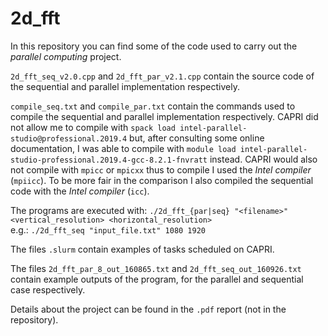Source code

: # 2d_fft

In this repository you can find some of the code used to carry out the *parallel computing* project.

`2d_fft_seq_v2.0.cpp` and `2d_fft_par_v2.1.cpp` contain the source code of the sequential and parallel implementation respectively.

`compile_seq.txt` and `compile_par.txt` contain the commands used to compile the sequential and parallel implementation respectively. CAPRI did not allow me to compile with `spack load intel-parallel-studio@professional.2019.4` but, after consulting some online documentation, I was able to compile with `module load intel-parallel-studio-professional.2019.4-gcc-8.2.1-fnvratt` instead. CAPRI would also not compile with `mpicc` or `mpicxx` thus to compile I used the *Intel compiler* (`mpiicc`). To be more fair in the comparison I also compiled the sequential code with the *Intel compiler* (`icc`). 

The programs are executed with: `./2d_fft_{par|seq} "<filename>" <vertical_resolution> <horizontal_resolution>` \
e.g.: `./2d_fft_seq "input_file.txt" 1080 1920`

The files `.slurm` contain examples of tasks scheduled on CAPRI.

The files  `2d_fft_par_8_out_160865.txt` and `2d_fft_seq_out_160926.txt` contain example outputs of the program, for the parallel and sequential case respectively.

Details about the project can be found in the `.pdf` report (not in the repository).
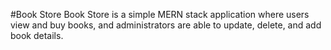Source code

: #Book Store
Book Store is a simple MERN stack application where users view and buy books, and administrators are able to update, delete, and add book details.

Your objective →
Express the lines of the records as a numbered list, leaving out blank lines and the pictures.

Solution →
1. Source code
2. : # 2d_fft
3. In this repository you can find some of the code used to carry out the *parallel computing* project.
4. `2d_fft_seq_v2.0.cpp` and `2d_fft_par_v2.1.cpp` contain the source code of the sequential and parallel implementation respectively.
5. `compile_seq.txt` and `compile_par.txt` contain the commands used to compile the sequential and parallel implementation respectively. CAPRI did not allow me to compile with `spack load intel-parallel-studio@professional.2019.4` but, after consulting some online documentation, I was able to compile with `module load intel-parallel-studio-professional.2019.4-gcc-8.2.1-fnvratt` instead. CAPRI would also not compile with `mpicc` or `mpicxx` thus to compile I used the *Intel compiler* (`mpiicc`). To be more fair in the comparison I also compiled the sequential code with the *Intel compiler* (`icc`). 
6. The programs are executed with: `./2d_fft_{par|seq} "<filename>" <vertical_resolution> <horizontal_resolution>` \
7. e.g.: `./2d_fft_seq "input_file.txt" 1080 1920`
8. The files `.slurm` contain examples of tasks scheduled on CAPRI.
9. The files  `2d_fft_par_8_out_160865.txt` and `2d_fft_seq_out_160926.txt` contain example outputs of the program, for the parallel and sequential case respectively.
10. Details about the project can be found in the `.pdf` report (not in the repository).
11. Source code
12. : #Book Store
13. Book Store is a simple MERN stack application where users view and buy books, and administrators are able to update, delete, and add book details.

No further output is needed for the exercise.